Die gewerkschaftliche Position, dass durch kräftige Lohnerhöhungen die Nachfrage gesteigert werden könne, sei empirisch nicht zu belegen, erklärte HWWA-Experte Wohlers. DIW-Präsident Zimmermann forderte die Arbeitgeber auf, hart zu bleiben und eine «reale Nullrunde» durchzusetzen. «Ein Streik wäre Gift für die Konjunktur, insbesondere in der jetzigen ernsten Lage», sagte auch der Konjunktur-Experte des Instituts der deutschen Wirtschaft (IW) Michael Grömling.
Niedersachsens Ministerpräsident Sigmar Gabriel (SPD) plädierte unterdessen dafür, die wegen der Flutkatastrophe auf 2004 verschobene Steuerreform zur Konjunkturbelebung wieder auf den 1. Juli vorziehen.
Die Auswirkungen des US-Konjunkturprogramms, das am Dienstagabend veröffentlicht werden sollte, beurteilten die Wirtschaftsforscher skeptisch. Die massiven Steuersenkungen würden sowohl im US-Haushalt als auch in der Leistungsbilanz zu einer Verdopplung der Defizite führen, sagte Wohlers. Das würde wohl den Kurs des US-Dollar drücken, mit negativen Folgen für die deutsche Exportwirtschaft.

**Aufgaben**:
A. Wer ist laut dem Textauszug Konjunktur-Experte des Instituts der deutschen Wirtschaft?
B. Aktualisiere in den Datensätzen den Abschnitt von der Zeile mit „presence, and contacts</span></span>“ bis einschließlich der Zeile mit „for enhanced security.</span></span>“, indem du „Skype for Business“ durch „Microsoft Teams“ ersetzt. Gib nur diese Zeilen wieder und lass alles Übrige unverändert.
Die Datensätze stehen in keinem Zusammenhang mit dem Textauszug.

**Bereitgestellte Datensätze**:
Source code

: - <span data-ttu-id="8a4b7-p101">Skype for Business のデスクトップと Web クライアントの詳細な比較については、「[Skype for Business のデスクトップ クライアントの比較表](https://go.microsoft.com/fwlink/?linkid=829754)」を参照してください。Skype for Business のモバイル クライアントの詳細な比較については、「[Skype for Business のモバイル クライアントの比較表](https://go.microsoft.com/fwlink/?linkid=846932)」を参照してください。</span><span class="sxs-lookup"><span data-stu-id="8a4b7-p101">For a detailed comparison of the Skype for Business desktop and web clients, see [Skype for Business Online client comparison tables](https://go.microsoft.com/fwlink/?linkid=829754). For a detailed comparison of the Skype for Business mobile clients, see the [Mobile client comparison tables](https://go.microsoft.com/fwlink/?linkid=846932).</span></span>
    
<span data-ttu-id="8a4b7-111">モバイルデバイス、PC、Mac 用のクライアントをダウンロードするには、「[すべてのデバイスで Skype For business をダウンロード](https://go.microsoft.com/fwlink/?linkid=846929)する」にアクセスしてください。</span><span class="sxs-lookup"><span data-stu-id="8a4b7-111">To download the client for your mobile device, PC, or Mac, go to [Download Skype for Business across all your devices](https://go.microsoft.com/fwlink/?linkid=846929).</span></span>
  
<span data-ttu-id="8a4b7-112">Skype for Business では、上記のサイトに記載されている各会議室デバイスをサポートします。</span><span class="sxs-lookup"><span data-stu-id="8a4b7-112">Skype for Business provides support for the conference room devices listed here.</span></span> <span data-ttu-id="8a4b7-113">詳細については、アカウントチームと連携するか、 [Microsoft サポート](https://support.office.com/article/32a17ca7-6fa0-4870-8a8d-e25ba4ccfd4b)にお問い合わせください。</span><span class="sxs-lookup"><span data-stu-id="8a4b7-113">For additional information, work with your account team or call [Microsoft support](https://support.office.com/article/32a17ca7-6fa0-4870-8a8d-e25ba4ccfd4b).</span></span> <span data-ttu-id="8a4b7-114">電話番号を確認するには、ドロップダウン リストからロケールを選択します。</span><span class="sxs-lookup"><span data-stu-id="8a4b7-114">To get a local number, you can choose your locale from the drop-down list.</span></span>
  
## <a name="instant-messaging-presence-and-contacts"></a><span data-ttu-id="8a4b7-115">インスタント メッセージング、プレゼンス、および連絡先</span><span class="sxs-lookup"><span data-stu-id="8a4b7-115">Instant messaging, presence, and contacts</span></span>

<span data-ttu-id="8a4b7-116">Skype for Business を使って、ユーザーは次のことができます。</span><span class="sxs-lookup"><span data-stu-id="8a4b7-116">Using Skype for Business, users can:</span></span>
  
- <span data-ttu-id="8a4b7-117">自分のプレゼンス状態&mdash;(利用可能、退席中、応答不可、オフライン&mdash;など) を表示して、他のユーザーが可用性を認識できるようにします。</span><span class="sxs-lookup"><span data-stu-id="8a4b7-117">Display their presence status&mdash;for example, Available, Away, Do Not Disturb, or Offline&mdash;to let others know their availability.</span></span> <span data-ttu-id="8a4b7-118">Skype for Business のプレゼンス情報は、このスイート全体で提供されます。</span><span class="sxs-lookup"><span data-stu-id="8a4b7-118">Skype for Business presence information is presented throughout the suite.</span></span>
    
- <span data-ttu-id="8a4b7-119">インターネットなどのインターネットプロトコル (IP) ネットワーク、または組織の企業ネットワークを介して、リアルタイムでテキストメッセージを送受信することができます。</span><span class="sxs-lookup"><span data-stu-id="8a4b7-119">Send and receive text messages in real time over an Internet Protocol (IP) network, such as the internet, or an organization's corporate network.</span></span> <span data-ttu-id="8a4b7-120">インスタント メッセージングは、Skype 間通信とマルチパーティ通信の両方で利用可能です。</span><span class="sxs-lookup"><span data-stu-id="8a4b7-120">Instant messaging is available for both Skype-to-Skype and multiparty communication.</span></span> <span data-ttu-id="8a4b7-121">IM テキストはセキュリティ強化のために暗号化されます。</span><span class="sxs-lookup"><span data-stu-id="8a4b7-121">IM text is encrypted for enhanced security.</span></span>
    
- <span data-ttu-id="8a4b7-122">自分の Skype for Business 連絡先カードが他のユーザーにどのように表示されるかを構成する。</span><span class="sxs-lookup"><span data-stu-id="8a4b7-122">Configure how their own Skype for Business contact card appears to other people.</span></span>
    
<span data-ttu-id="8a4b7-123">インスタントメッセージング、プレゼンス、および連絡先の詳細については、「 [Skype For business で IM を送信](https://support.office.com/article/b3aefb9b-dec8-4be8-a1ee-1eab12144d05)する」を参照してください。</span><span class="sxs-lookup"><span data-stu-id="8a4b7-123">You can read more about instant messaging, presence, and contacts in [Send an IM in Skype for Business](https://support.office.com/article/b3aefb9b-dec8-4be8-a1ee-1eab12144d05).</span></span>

**Lösungen**:
A. Michael Grömling

B.
## <a name="instant-messaging-presence-and-contacts"></a><span data-ttu-id="8a4b7-115">インスタント メッセージング、プレゼンス、および連絡先</span><span class="sxs-lookup"><span data-stu-id="8a4b7-115">Instant messaging, presence, and contacts</span></span>

<span data-ttu-id="8a4b7-116">Microsoft Teams を使って、ユーザーは次のことができます。</span><span class="sxs-lookup"><span data-stu-id="8a4b7-116">Using Microsoft Teams, users can:</span></span>
  
- <span data-ttu-id="8a4b7-117">自分のプレゼンス状態&mdash;(利用可能、退席中、応答不可、オフライン&mdash;など) を表示して、他のユーザーが可用性を認識できるようにします。</span><span class="sxs-lookup"><span data-stu-id="8a4b7-117">Display their presence status&mdash;for example, Available, Away, Do Not Disturb, or Offline&mdash;to let others know their availability.</span></span> <span data-ttu-id="8a4b7-118">Microsoft Teams のプレゼンス情報は、このスイート全体で提供されます。</span><span class="sxs-lookup"><span data-stu-id="8a4b7-118">Microsoft Teams presence information is presented throughout the suite.</span></span>
    
- <span data-ttu-id="8a4b7-119">インターネットなどのインターネットプロトコル (IP) ネットワーク、または組織の企業ネットワークを介して、リアルタイムでテキストメッセージを送受信することができます。</span><span class="sxs-lookup"><span data-stu-id="8a4b7-119">Send and receive text messages in real time over an Internet Protocol (IP) network, such as the internet, or an organization's corporate network.</span></span> <span data-ttu-id="8a4b7-120">インスタント メッセージングは、Skype 間通信とマルチパーティ通信の両方で利用可能です。</span><span class="sxs-lookup"><span data-stu-id="8a4b7-120">Instant messaging is available for both Skype-to-Skype and multiparty communication.</span></span> <span data-ttu-id="8a4b7-121">IM テキストはセキュリティ強化のために暗号化されます。</span><span class="sxs-lookup"><span data-stu-id="8a4b7-121">IM text is encrypted for enhanced security.</span></span>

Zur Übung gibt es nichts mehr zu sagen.